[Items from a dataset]
╔══

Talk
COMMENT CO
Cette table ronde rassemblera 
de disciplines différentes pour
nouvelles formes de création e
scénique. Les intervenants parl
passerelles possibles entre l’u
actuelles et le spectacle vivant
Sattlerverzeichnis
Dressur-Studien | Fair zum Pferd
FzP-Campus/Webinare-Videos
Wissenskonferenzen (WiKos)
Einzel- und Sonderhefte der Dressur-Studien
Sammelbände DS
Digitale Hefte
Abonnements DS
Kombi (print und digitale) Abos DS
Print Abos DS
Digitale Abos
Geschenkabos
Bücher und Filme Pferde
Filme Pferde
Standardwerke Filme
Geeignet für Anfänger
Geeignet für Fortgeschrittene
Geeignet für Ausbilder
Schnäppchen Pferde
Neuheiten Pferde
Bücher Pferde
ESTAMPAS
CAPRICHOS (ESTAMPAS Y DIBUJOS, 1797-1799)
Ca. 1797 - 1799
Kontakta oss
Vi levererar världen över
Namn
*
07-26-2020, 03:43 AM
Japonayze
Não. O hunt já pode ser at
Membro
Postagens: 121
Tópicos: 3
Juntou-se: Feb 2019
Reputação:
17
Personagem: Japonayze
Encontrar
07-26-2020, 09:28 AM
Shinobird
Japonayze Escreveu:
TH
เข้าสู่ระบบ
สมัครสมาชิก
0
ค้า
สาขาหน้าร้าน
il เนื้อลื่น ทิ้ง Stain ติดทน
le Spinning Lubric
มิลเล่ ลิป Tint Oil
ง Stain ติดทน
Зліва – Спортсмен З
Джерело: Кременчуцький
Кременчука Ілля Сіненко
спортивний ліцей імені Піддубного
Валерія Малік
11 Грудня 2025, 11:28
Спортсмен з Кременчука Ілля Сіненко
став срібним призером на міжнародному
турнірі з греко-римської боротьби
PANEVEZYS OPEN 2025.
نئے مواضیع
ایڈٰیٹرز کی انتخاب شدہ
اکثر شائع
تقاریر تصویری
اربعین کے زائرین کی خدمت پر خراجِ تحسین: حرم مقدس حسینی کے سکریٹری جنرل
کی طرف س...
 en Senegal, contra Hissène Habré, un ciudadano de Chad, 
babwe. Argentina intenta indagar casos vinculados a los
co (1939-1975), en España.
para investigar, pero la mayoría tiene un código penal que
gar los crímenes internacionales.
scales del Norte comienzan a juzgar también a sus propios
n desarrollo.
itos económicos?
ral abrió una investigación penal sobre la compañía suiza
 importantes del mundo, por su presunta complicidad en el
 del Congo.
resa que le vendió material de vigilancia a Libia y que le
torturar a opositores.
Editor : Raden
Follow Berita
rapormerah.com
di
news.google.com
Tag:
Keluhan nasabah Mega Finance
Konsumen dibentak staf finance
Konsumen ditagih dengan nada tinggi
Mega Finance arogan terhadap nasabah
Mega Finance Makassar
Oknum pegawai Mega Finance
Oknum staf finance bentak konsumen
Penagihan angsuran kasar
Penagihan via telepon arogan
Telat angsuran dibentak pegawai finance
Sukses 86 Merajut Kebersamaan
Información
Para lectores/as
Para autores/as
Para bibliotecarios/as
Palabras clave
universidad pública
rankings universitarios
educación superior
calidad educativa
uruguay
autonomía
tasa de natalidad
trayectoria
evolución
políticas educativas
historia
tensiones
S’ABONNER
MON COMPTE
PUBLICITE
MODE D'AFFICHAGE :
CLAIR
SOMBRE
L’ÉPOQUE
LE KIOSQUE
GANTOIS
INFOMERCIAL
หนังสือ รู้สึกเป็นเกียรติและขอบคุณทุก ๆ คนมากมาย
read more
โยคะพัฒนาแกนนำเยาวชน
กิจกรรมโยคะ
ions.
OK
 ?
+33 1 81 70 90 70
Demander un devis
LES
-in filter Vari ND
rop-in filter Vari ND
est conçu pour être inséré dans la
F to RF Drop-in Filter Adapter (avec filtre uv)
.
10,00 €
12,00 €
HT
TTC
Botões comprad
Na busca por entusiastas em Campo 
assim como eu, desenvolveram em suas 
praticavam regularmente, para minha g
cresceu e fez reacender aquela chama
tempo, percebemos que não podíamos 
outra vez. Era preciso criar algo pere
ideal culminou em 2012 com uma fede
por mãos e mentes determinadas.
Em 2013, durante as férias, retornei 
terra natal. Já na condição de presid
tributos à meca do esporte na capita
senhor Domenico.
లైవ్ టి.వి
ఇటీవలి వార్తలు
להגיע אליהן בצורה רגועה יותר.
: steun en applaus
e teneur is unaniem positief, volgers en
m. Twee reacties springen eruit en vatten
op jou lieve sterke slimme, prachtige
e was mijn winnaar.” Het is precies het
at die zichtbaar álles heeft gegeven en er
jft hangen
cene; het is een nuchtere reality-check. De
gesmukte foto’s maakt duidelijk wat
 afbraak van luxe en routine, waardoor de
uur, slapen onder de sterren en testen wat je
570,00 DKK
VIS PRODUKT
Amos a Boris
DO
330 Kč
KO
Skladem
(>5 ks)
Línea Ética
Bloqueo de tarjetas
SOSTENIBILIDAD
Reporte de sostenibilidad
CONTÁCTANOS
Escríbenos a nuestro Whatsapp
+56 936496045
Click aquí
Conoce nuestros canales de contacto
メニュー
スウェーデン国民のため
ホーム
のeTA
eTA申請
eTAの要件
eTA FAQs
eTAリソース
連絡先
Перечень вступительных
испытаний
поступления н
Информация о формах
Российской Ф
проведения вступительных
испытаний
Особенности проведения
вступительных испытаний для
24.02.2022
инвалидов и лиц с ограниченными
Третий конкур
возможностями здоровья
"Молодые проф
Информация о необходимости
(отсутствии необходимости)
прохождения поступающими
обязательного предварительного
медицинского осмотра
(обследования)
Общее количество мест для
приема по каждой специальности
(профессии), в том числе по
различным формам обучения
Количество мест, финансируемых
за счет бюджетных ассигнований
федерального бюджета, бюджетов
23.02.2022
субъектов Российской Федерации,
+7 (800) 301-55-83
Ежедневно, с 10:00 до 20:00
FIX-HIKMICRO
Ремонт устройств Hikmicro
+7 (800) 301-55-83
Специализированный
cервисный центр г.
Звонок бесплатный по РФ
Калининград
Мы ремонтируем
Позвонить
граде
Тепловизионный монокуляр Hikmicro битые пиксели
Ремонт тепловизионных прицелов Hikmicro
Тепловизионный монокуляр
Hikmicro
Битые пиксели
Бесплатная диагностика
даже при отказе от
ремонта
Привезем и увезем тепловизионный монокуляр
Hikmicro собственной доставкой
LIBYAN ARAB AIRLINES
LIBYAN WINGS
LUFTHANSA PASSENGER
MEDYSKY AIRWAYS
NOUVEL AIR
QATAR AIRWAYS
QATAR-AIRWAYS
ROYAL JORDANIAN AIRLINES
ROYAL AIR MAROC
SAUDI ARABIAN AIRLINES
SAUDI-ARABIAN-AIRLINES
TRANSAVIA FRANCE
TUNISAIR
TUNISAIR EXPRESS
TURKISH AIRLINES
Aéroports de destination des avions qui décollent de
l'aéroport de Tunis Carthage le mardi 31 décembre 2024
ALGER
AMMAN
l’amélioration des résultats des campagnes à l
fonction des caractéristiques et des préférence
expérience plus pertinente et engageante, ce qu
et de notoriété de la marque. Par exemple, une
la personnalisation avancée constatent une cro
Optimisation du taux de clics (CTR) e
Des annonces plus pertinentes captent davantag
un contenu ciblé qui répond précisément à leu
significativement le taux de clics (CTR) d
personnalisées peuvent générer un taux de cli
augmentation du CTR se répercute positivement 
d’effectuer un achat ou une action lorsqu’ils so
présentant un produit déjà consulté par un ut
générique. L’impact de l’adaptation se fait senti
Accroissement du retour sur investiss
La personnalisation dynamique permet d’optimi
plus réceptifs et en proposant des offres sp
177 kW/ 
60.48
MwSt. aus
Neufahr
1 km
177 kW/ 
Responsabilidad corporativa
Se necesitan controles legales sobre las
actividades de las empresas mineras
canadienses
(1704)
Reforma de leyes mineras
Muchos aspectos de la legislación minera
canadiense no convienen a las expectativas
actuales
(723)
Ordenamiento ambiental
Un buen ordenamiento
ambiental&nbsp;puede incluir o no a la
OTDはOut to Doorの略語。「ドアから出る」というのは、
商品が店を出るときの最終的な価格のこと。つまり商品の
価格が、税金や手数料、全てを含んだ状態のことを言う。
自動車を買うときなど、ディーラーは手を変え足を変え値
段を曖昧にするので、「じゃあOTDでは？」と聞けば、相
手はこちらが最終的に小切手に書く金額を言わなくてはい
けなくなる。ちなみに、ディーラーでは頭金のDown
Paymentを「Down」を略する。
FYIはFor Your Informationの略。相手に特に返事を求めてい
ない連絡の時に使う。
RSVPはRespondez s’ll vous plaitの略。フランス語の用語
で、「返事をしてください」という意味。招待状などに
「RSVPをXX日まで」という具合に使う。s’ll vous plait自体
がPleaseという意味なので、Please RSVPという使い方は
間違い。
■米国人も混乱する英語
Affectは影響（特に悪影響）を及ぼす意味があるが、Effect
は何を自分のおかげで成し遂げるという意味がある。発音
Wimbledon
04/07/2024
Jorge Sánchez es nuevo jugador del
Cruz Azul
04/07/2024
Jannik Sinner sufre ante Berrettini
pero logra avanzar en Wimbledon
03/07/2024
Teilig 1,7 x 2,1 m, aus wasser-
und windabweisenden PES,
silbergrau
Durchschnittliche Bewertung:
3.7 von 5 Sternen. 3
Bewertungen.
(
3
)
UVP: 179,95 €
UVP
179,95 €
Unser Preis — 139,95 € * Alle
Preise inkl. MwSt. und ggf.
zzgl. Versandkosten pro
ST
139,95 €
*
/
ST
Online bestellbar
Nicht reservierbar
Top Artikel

╚══

Reproduce the lines above, beginning at the line with "สมัครสมาชิก" and stopping after the line with "став срібним призером на міжнародному", exactly as they are.

สมัครสมาชิก
0
ค้า
สาขาหน้าร้าน
il เนื้อลื่น ทิ้ง Stain ติดทน
le Spinning Lubric
มิลเล่ ลิป Tint Oil
ง Stain ติดทน
Зліва – Спортсмен З
Джерело: Кременчуцький
Кременчука Ілля Сіненко
спортивний ліцей імені Піддубного
Валерія Малік
11 Грудня 2025, 11:28
Спортсмен з Кременчука Ілля Сіненко
став срібним призером на міжнародному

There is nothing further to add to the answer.